The problems the Senate GOP healthcare bill aims to fix – rising premiums, destabilizing the insurance market and high deductibles – are the problems it just will not solve as it is designed and might make things even worse, according to a report in The Hill.
The plan will allow Americans to just wait until they get sick to buy insurance, experts say, because they are not mandated to have insurance and can just sign up for it once they truly need it – as the bill bars insurers from denying coverage for those with a preexisting condition.
Rodney Whitlock is a longtime Congressional healthcare staffer who now serves as an industry consultant. His tweets suggest the Senate healthcare bill might need to be amended to include a continuous coverage requirement and that is before the Congressional Budget Office delivers what may be a lot of bad news for the bill this coming week.

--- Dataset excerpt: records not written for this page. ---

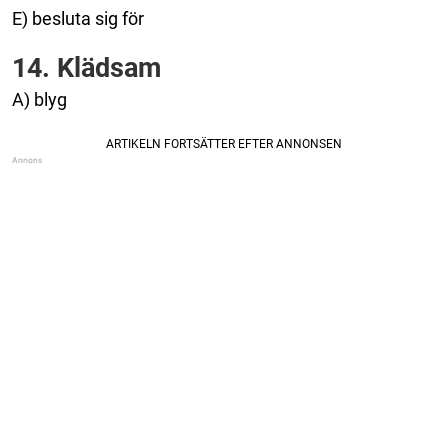
E) besluta sig för
14. Klädsam
A) blyg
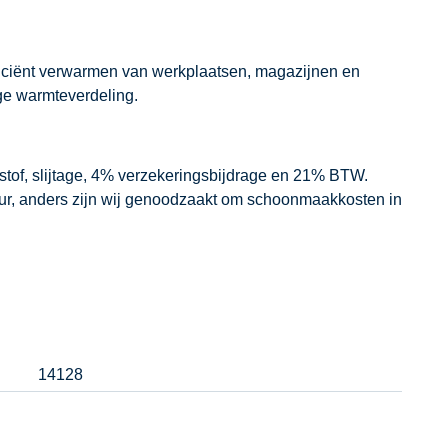
fficiënt verwarmen van werkplaatsen, magazijnen en
ige warmteverdeling.
dstof, slijtage, 4% verzekeringsbijdrage en 21% BTW.
our, anders zijn wij genoodzaakt om schoonmaakkosten in
14128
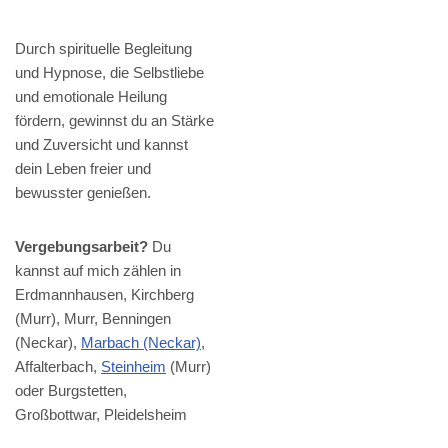
Durch spirituelle Begleitung
und Hypnose, die Selbstliebe
und emotionale Heilung
fördern, gewinnst du an Stärke
und Zuversicht und kannst
dein Leben freier und
bewusster genießen.
Vergebungsarbeit?
Du
kannst auf mich zählen in
Erdmannhausen, Kirchberg
(Murr), Murr, Benningen
(Neckar),
Marbach (Neckar)
,
Affalterbach,
Steinheim
(Murr)
oder Burgstetten,
Großbottwar, Pleidelsheim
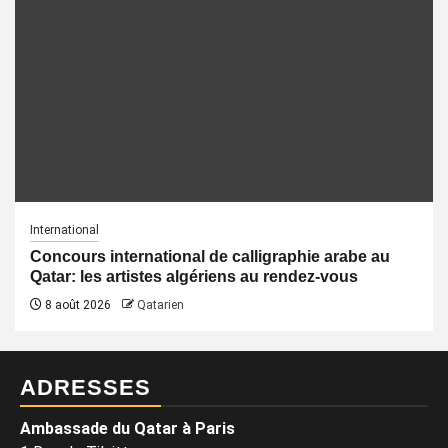
International
Concours international de calligraphie arabe au
Qatar: les artistes algériens au rendez-vous
8 août 2026
Qatarien
ADRESSES
Ambassade du Qatar à Paris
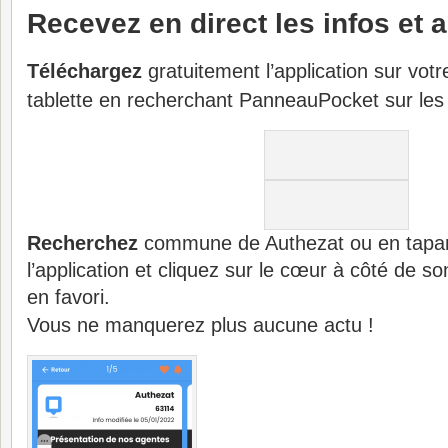
Recevez en direct les infos et a
Téléchargez
gratuitement l’application sur vot
tablette en recherchant PanneauPocket sur les 
Recherchez
commune de Authezat ou en tapant
l’application et cliquez sur le cœur à côté de s
en favori.
Vous ne manquerez plus aucune actu !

Abolishing the Obamacare coverage mandate and providing less subsidies to buy healthcare will do more than just insure less Americans, experts say, it will also make coverage for those who do have it more expensive.
"A combination of repealing the individual mandate and diminishing premium subsidies would tend to destabilize the market," Kaiser Family Foundation Larry Levitt told The Hill.
As an alternative to the Obamacare mandate, the Senate GOP bill might need to bolster insurer's leverage by requiring people with a gap in coverage to wait six months before their health benefits kick in, according to the report.
The bill does provide billions for a "stability fund" to help bring down costs for Americans in 2018 and 2019, but after that funding tapers off, the GOP health plan would cause serious problems by 2022, Levitt told The Hill.
Adding to the problem will be those who only choose low-cost insurance plans, which will amount to the catastrophic coverage plans with higher deductibles Obamacare created.
That problem, too, will not be fixed by the Senate GOP bill, experts say, especially if healthy Americans just do not bother to buy those high-deductible plans.
"Consumers might look at the benefit and say this is not good enough, and I don't want to buy it," Avalere Health president Dan Mendelson told The Hill.